UA Toxicologist Tackles the Puzzle of Treating Venomous Bites and Stings
Arizona is home to the bark scorpion, the only scorpion considered lethal to humans in North America. Every year, the bark scorpion is responsible for about 8,000 stings and 200 life-threatening cases across the state, often in children under the age of 5. When in-state production of trial scorpion antivenom ceased in 1999, antivenom had to be smuggled across the U.S.-Mexico border to treat critically ill children.
This simply was not acceptable to UA pediatrician and toxicologist Dr. Leslie Boyer. She founded the Venom Immunochemistry, Pharmacology and Emergency (VIPER) Institute [1], based at the UA College of Medicine [2] – Tucson, in order to meet antivenom shortages and to improve diagnostics and therapeutics for venom injuries of all types.
In August 2011, the VIPER Institute introduced Anascorp, the first scorpion antivenom approved by the U.S. Food and Drug Administration, and the result of nearly 12 years of collaboration with the Institute of Biotechnology of the National Autonomous University of Mexico.
"This is just a wonderful team," Boyer said. "To maintain our international collaboration (with the Institute of Biotechnology), we have workshops in the U.S. and Mexico where different faculty experts present their work so that the central team benefits from the broader knowledge of both institutions."
Boyer's special interest in toxinology – natural products toxicology – stems from a pivotal day during her pediatrics residency at the UA when she was the only one able to identify the distinctive symptoms of a bark scorpion sting.
"I realized that I needed to get a video of an actual patient – with arms and legs jerking from nerve poisoning – so that I could show it to other students and colleagues who had never seen or studied this before," she said. "You only have to watch it once for 30 seconds and you are a better doctor as a result."
"I met Rick Collins around then, who at the time was the main videographer for AHSC Biomedical Communications. He gave me his pager number and said, 'As of this minute, I'm on call 24/7 for you. If you have an interesting scorpion sting in the emergency room they're willing to let me videotape, you call me.' Rick ended up on the receiving end of my ER pages for over a year. It was the beginning of an amazing friendship and a collection of instructional videos. It wasn't a project that I needed in order to accomplish a credential for my pediatrics residency. It was a project I was passionate about, and it was because of the video project that I met teachers in toxicology and chose my specialty," Boyer said.
Today, in addition to directing the VIPER Institute, Boyer is a member of the BIO5 Institute [3], associate professor of pathology at the UA College of Medicine – Tucson, and clinical toxicologist for the UA Health Network [4] laboratory.
While no two days are the same in Boyer's world, to relieve stress and keep her mind sharp – especially with pattern recognition – she enjoys solving three-dimensional Berrocal [5] sculptural puzzles.
"When I was a young girl, I read an article that said that statistically girls weren’t as good as boys at spatial relationships and mathematics.

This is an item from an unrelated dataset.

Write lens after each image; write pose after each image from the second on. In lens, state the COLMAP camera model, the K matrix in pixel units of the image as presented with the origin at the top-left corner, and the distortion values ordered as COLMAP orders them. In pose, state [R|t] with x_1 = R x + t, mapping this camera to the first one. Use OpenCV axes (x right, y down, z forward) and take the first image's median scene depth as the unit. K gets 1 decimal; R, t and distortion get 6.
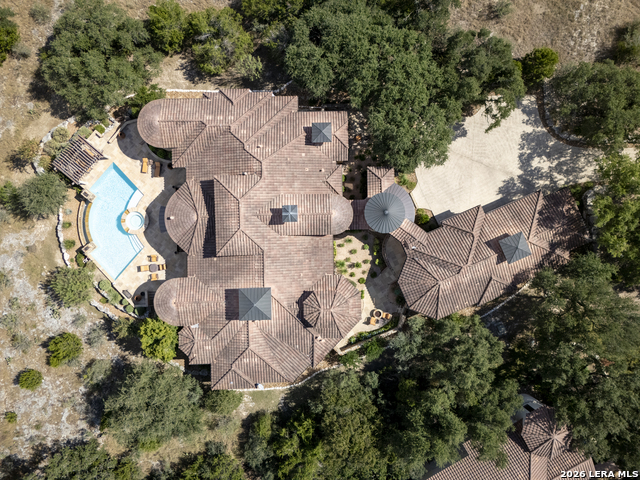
lens RADIAL K [[473.3, 0, 320.0], [0, 473.3, 240.0], [0, 0, 1]] dist [0.043030, -0.024034]
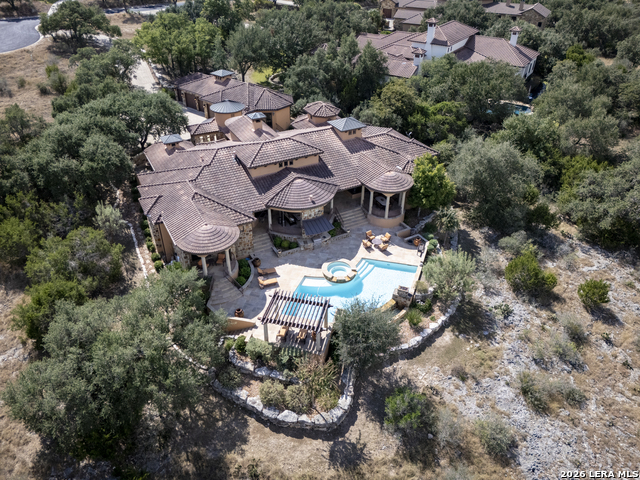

I thought, 'Wow, I don’t like that statistic, I'm going to do something about it.' So I started exercising my mind with puzzles. I find that when I'm looking at a medical problem involving venom, I use the same thought processes that I use when I stare at a puzzle: thinking through the layers and depths of anatomy, blood vessels and chemicals and seeing many things happening simultaneously. I turn it all around in my mind in order to capture a complete picture and connect the pieces."
Although Boyer has never been stung or bitten by a venomous creature, plenty of them visit her Tucson home, which she inherited from her grandparents. As a native Tucsonan and UA alumni, she jokes, "My family has been in Tucson long enough that we joke we have sand in our blood." Boyer's great-grandfather helped develop telescopes and had a home at the base of Tumamoc Hill, and her grandfather helped lay down Tucson roads as a city engineer.

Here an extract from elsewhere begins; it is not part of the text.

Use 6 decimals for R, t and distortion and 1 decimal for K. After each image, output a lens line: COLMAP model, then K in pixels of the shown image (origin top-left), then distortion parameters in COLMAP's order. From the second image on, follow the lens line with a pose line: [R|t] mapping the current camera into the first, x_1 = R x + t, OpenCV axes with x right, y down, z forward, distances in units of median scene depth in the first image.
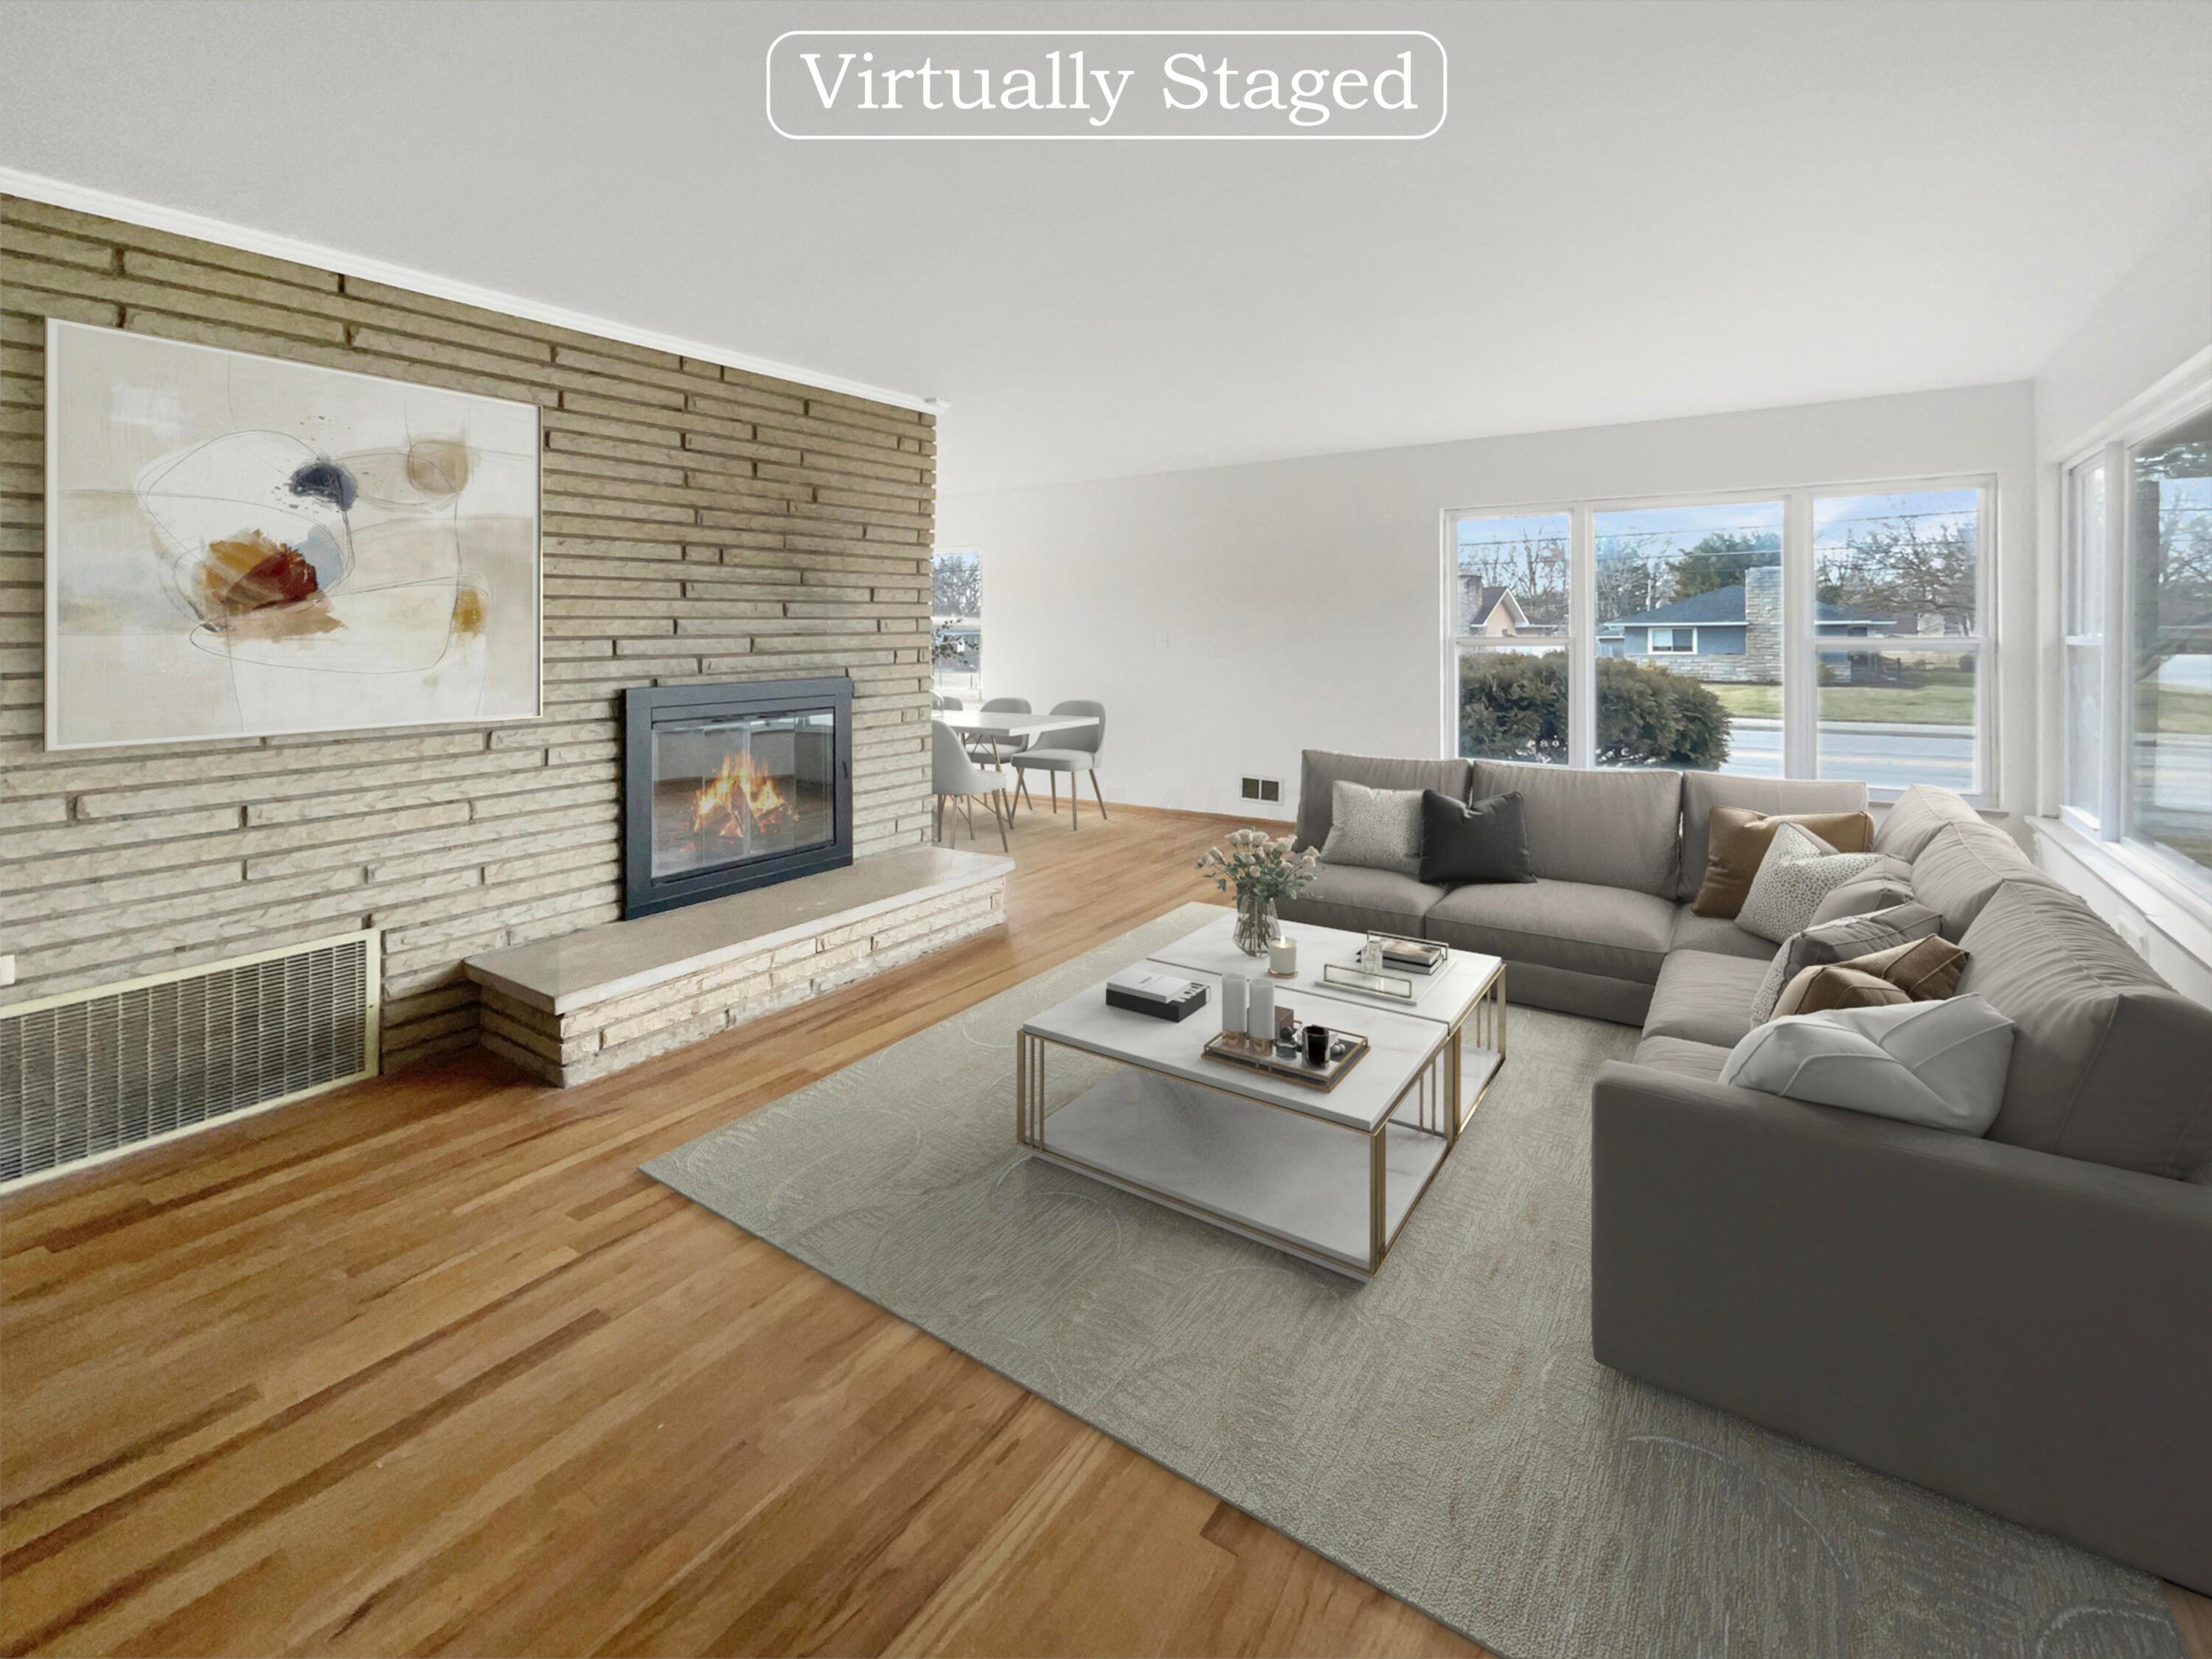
lens RADIAL K [[956.0, 0, 1105.8], [0, 956.0, 823.6], [0, 0, 1]] dist [-0.009016, 0.001448]
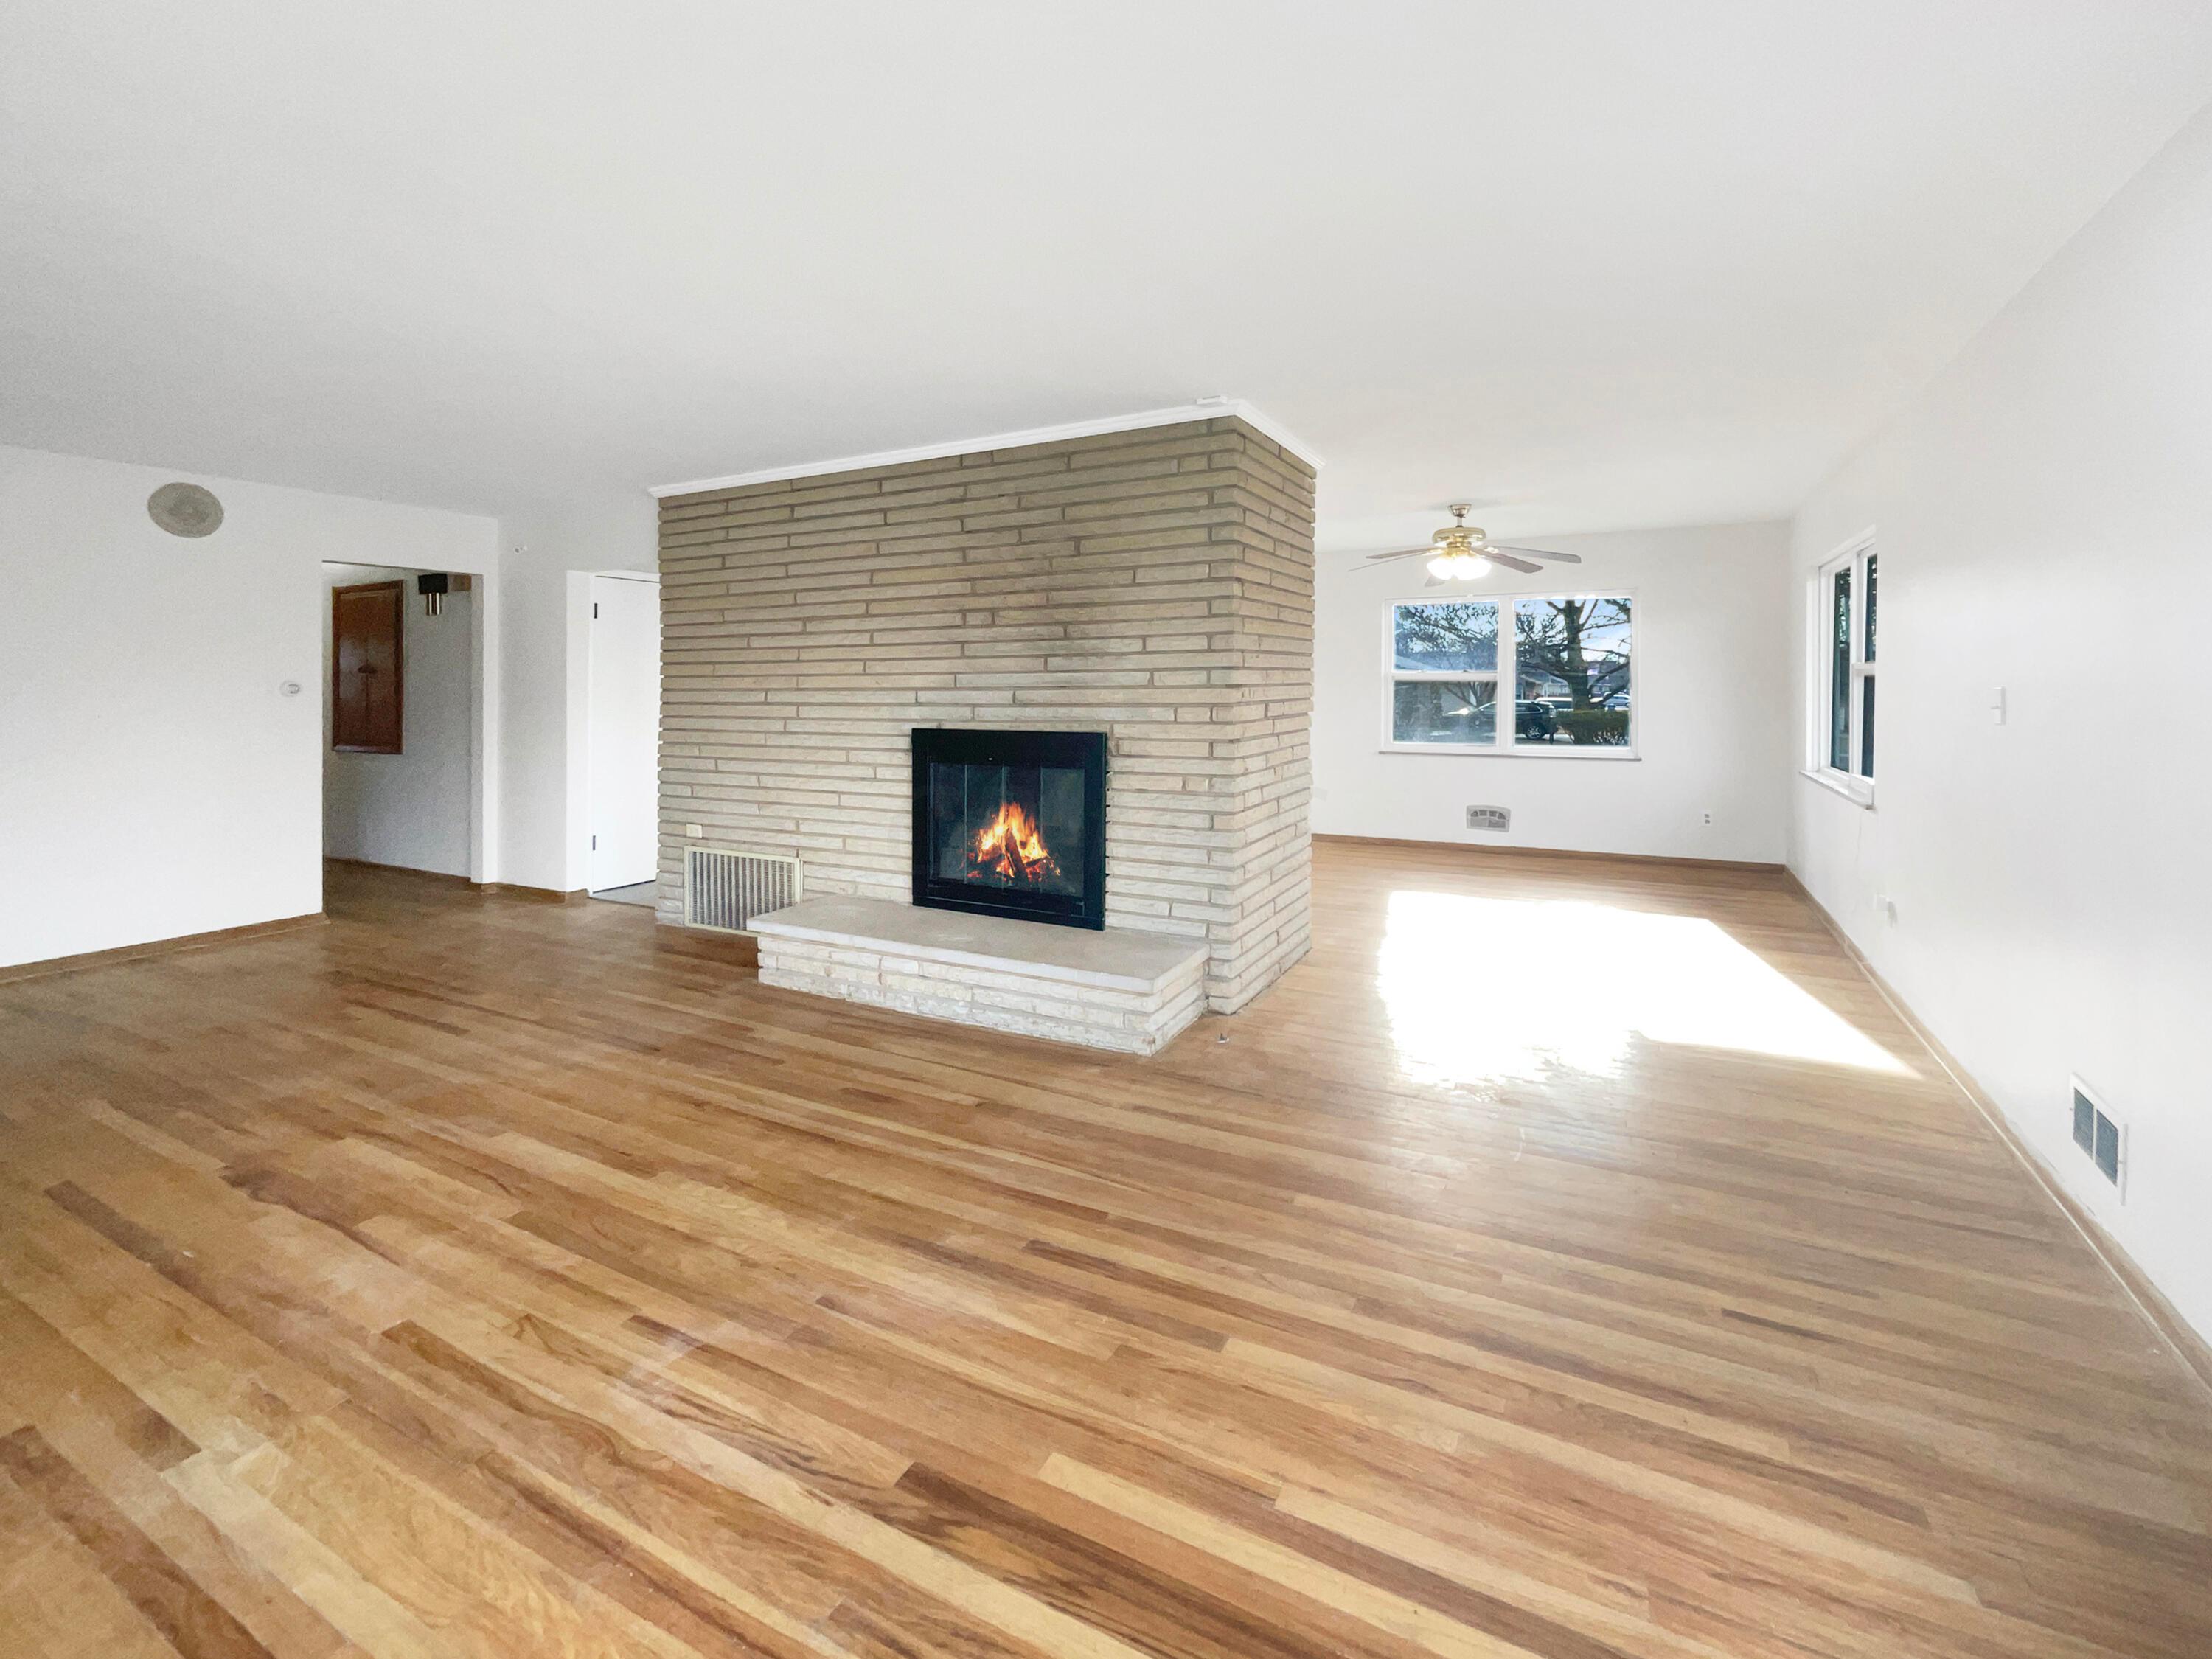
lens RADIAL K [[956.0, 0, 1110.7], [0, 956.0, 839.9], [0, 0, 1]] dist [-0.009016, 0.001448]
pose [[0.130244, 0.158379, -0.978751, 0.740569], [-0.197416, 0.971536, 0.130941, -0.194035], [0.971629, 0.176167, 0.157803, 0.967603]]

As the descendant of a family filled with explorers, inventors and scientists, Boyer has passed on the pioneering spirit to her own children. "My daughter currently is doing a biology project on risk-taking behavior in people who are involved professionally with snakes at the (Arizona-Sonora) Desert Museum and the VIPER Institute. She will be involved in developing one of the tools we will use to assess the risk of being bitten or stung. My son is interested in science, too, but he wants to chart his own path."
In recognition of her achievements, the Arizona Bioindustry Association recently named Boyer the 2013 Arizona Bioscience Researcher of the Year [6].
"Receiving a big award and having the public eye on you presents an opportunity for doctors and scientists to reflect at the impact they have had, and can still make," Boyer said. "Early in my career, my focus was on teaching. Mid-career was patient care. And now, I’m a researcher with the aim of improving patient care. I already can see that I have to have one more phase before I retire. My last phase will be public health and public policy because my research only will be meaningful if it turns into society-wide change in the way patients are cared for."